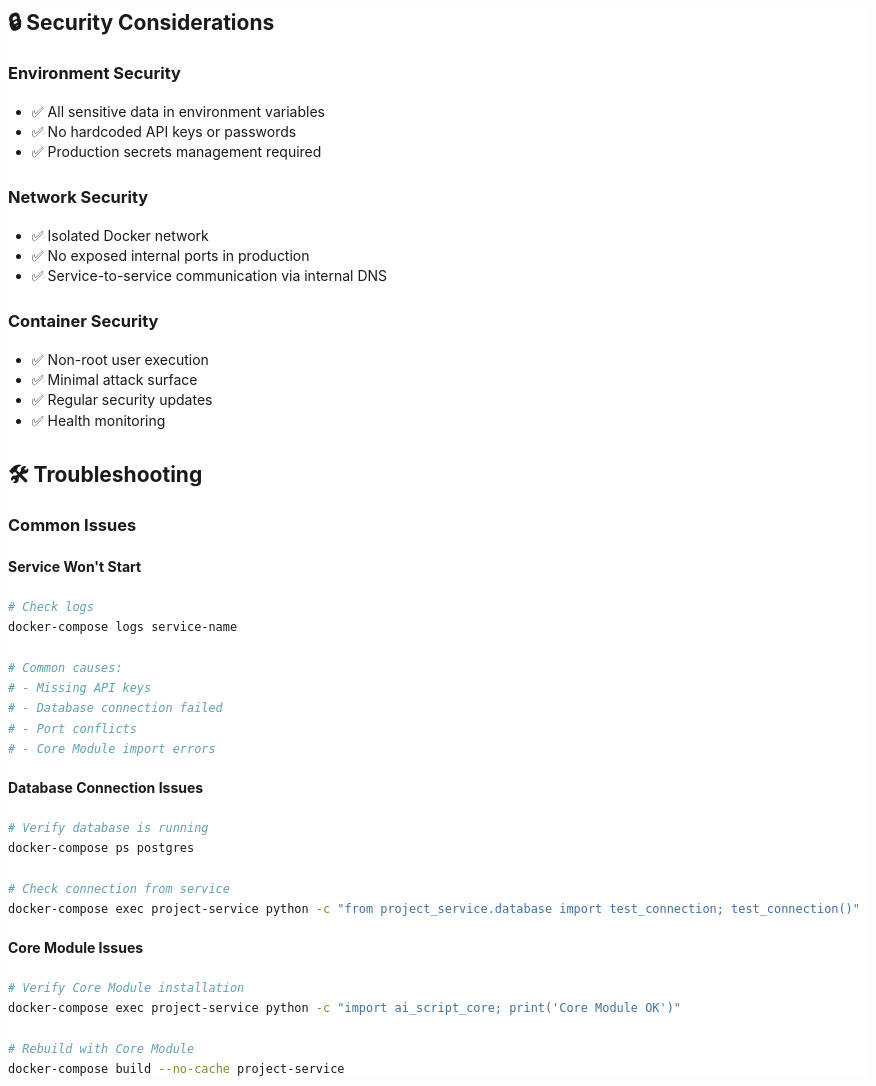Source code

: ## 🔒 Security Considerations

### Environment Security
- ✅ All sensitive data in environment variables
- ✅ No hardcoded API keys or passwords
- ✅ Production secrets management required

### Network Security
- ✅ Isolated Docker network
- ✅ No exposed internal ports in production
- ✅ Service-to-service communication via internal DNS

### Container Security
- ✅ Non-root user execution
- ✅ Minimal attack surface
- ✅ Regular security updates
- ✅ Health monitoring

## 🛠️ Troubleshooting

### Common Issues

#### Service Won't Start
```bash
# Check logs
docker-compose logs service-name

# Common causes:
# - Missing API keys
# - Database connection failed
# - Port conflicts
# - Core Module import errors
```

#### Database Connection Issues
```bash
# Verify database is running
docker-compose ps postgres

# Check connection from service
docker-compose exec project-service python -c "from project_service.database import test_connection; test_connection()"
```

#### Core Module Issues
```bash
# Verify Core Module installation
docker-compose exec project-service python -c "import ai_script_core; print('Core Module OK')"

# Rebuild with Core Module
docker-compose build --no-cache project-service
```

* * * * * * * * *

**Assigned task**
Show every line above in which the word "python" appears.

**Exercise solution**
docker-compose exec project-service python -c "from project_service.database import test_connection; test_connection()"
docker-compose exec project-service python -c "import ai_script_core; print('Core Module OK')"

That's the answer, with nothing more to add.